В Щиграх, где мы с сестрой и Женей провели весёлую масленицу, тётушки и бабушки очень старались сблизить меня с некоей родственницей, кузиной матери, молодой барышней, по-видимому, с серьёзными намерениями. Барышня была очень милая, но кроме родственных чувств, между нами ничего другого оба мы взаимно не почувствовали, хотя проектируемый дамами брак как нельзя лучше гармонировал со всеми родственными и материальными соображениями.
Время прошло весело и беззаботно среди родственной молодёжи. Перед отъездом все мы снимались порознь и группами, и, между прочим, на одной оригинальной группе кузина, я и кузен Юрий Бобровский снялись рядом в косынках сестёр милосердия, так что были видны только головы. Эта фотография показывалась всем знакомым, и никто не мог догадаться, что двое из трёх сестёр − мужчины. Старый и глухой помещик, над которым потешалась молодёжь, даже заявил, что ему больше всего нравится «средняя», т.е. я.
По возвращении в Новогеоргиевск я попал в самый разгар всяческих смотров, которые шли один за другим. Начальство готовилось к скорому выступлению очередных пополнений, отпуска солдатам были прекращены и вместо занятий мы ежедневно ходили на стрельбу. На другой день приезда я попал на инспекцию эскадрона полковником Тарновским, помощником командира полка по строевой части. Тарновский, несмотря на все придирки, остался доволен и благодарил, хотя во время смотра ругался как сапожник. Взводному, у которого чуть не вырвался при выводке заигравший конь, он пустил казарменную остроту:
− Тебе, братец, не коней водить, а взвод срать.
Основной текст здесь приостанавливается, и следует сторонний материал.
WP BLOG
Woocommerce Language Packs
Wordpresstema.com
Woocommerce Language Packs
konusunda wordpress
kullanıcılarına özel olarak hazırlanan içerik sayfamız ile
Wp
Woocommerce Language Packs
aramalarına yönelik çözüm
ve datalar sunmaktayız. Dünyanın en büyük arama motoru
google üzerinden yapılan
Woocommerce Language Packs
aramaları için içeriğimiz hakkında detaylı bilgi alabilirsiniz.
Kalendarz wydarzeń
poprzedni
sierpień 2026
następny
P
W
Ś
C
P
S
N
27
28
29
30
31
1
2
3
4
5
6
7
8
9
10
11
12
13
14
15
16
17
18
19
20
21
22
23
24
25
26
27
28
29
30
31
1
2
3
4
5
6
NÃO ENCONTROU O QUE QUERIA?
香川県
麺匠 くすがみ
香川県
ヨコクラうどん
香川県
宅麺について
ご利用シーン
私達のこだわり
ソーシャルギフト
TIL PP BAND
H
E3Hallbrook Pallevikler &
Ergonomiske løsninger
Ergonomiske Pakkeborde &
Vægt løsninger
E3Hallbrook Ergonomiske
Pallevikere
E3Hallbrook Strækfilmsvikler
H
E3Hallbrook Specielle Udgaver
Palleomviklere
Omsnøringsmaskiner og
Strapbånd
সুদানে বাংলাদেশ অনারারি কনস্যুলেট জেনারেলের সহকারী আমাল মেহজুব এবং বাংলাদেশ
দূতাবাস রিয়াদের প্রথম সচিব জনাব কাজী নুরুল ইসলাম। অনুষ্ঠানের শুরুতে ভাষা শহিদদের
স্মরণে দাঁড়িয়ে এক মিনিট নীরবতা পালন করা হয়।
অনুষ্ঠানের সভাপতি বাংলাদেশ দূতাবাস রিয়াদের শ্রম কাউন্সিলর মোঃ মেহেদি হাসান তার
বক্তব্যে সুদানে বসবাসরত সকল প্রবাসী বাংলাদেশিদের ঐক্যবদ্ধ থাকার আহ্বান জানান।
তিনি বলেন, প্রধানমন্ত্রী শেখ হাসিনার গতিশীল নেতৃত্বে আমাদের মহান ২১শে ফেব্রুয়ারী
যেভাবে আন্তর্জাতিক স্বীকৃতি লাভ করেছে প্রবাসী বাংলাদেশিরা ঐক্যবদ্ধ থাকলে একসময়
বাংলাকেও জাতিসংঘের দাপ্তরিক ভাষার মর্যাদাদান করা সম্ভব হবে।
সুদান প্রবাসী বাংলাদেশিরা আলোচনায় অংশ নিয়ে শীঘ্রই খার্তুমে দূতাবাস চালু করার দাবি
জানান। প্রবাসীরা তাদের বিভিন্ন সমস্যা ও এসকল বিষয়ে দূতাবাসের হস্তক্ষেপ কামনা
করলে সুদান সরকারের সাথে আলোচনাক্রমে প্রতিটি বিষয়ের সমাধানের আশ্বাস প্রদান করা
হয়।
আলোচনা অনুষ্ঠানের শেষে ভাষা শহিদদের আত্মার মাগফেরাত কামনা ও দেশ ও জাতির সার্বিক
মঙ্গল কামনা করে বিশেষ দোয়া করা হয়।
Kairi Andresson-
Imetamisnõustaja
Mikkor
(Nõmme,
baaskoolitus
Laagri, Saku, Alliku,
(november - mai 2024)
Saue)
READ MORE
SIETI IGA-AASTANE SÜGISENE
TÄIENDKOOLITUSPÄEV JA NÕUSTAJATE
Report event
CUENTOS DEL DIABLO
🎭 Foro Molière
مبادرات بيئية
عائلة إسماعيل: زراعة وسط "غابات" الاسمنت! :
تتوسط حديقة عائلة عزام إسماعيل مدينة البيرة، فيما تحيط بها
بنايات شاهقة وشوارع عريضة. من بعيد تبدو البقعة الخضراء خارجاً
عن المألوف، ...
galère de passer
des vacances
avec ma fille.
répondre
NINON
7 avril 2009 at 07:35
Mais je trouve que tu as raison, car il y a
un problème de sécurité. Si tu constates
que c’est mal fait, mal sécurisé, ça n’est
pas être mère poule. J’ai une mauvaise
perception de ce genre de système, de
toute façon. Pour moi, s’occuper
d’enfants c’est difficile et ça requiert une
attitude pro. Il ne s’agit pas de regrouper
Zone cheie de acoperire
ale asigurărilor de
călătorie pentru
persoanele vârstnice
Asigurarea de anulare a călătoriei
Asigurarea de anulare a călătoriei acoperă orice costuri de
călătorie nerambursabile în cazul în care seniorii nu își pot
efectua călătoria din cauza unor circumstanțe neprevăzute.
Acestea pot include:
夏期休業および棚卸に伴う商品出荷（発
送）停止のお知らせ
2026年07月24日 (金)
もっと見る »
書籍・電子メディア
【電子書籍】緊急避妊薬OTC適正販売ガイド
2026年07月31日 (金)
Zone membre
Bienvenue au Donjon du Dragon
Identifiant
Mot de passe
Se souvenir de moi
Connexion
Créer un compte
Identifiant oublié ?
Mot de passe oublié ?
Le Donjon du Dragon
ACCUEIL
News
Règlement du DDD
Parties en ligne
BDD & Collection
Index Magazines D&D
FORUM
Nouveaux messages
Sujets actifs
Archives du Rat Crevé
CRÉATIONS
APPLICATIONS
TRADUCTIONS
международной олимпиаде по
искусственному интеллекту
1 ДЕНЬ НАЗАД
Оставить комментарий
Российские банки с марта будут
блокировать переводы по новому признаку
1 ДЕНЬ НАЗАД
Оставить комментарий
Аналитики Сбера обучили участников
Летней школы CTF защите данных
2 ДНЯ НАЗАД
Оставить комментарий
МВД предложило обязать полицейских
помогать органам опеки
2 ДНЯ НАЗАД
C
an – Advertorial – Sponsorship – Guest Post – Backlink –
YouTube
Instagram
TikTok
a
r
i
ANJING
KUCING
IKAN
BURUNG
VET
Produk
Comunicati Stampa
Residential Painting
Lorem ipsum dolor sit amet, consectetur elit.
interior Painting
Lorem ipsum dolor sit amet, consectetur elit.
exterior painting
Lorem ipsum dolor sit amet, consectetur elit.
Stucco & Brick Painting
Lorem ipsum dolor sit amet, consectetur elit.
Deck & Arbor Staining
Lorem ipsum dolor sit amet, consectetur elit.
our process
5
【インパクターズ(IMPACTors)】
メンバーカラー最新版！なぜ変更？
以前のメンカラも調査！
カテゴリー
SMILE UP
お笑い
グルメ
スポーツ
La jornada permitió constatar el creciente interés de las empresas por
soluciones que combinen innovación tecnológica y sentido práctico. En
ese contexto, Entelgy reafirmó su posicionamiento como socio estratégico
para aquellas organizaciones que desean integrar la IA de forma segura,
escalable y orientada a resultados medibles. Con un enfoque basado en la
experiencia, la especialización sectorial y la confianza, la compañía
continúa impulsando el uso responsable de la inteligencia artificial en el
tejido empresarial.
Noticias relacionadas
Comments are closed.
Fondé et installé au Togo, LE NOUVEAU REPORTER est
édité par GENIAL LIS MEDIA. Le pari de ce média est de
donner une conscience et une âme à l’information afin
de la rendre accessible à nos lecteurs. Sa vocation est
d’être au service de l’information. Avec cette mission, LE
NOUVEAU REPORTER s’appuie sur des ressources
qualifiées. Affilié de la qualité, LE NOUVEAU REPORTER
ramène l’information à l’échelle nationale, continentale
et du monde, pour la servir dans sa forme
Через два дня неожиданно приехал генерал Алымов. Этот тоже говорил не без крупной соли, причём обращался к солдатам в чисто драгомировском стиле. Офицерам рекомендовал ввиду военного времени поменьше говорить об успехах на фронте и не говорить совсем о неуспехах. Бывших в бегах обозвал скверноматерными словами, а всем вообще сказал прочувственную речь не без слезы. Полковник Киндяков, стоявший рядом с генералом, по этому поводу совсем расстроился и плакал слезами крокодила.
В вечер генеральского смотра среди ахтырцев было необычайное волнение. Проездом на войну в город заехал осмотреть молодёжь старый ротмистр Лермонтов, из коренных ахтырцев. Он был представитель одной из трёх или четырёх родственных друг другу фамилий, составлявших большинство офицеров гусарского Ахтырского полка. Это были Панаевы, Лермонтовы и Вербицкие, из поколения в поколение служащие в полку. В Новогеоргиевске имелся молодой Вербицкий, красивый мальчик с необыкновенно большими синими глазами, носивший среди товарищей кличку «Вера Холодная», тогдашней популярной синематографической дивы. Ахтырцы с началом войны приобрели огромную известность во всей России своими необыкновенными подвигами. Слава эта приобретена главным образом тремя братьями Панаевыми, которые, командуя тремя эскадронами, все погибли в конных атаках и награждены Георгиевскими крестами. Государь за доблесть сыновей наградил их мать пожизненной пенсией и орденом Святой Екатерины «за достойное воспитание сыновей».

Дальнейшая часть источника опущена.